Average of the context vector in lecture "Contextual Word Representation"

Question

Average of the context vector in lecture "Contextual Word Representation"

lasp73 opened this issue 2 years ago · comments

Thank you for the great course! The course lectures and the other materials are really valuable to learn more about NLU.

I am not an enrolled student, but I've decided ask here a minor question related to the first lecture about "Contextual Word Representation".

In slide 5 (https://web.stanford.edu/class/cs224u/slides/cs224u-contextualreps-part1-handout.pdf), the "context vector" is evaluated as $κ = mean([α_1.h_1, α_2.h_2, α_3.h_3])$.
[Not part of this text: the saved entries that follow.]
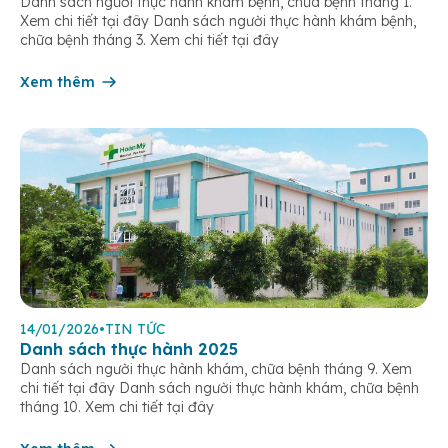
Danh sách người thực hành khám bệnh, chữa bệnh tháng 1.
Xem chi tiết tại đây Danh sách người thực hành khám bệnh,
chữa bệnh tháng 3. Xem chi tiết tại đây
Xem thêm
14/01/2026
•
TIN TỨC
Danh sách thực hành 2025
Danh sách người thực hành khám, chữa bệnh tháng 9. Xem
chi tiết tại đây Danh sách người thực hành khám, chữa bệnh
tháng 10. Xem chi tiết tại đây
My question: Is it really necessary to do the "mean" operation instead of a "sum" ?

The attention weights $a_n$ are already from a softmax. The term $sum([α_1.h_1, α_2.h_2, α_3.h_3])$ would be a "weighted average" of the hidden states.

What I see often is to scale the dot products (before the softmax) $h^T_C.h_n$ by $1/\sqrt{d_k}$, where $d_k$ is the vector dimension, to normalize the variance (and get better results) as presented in the paper "Attention Is All You Need".

Thanks again!

Luis Pessoa · Answer 1 · Sun Oct 16 2022 23:05:29 GMT+0800 (China Standard Time)

Ok, the very next lecture talks about the changes above. So, I am closing the issue.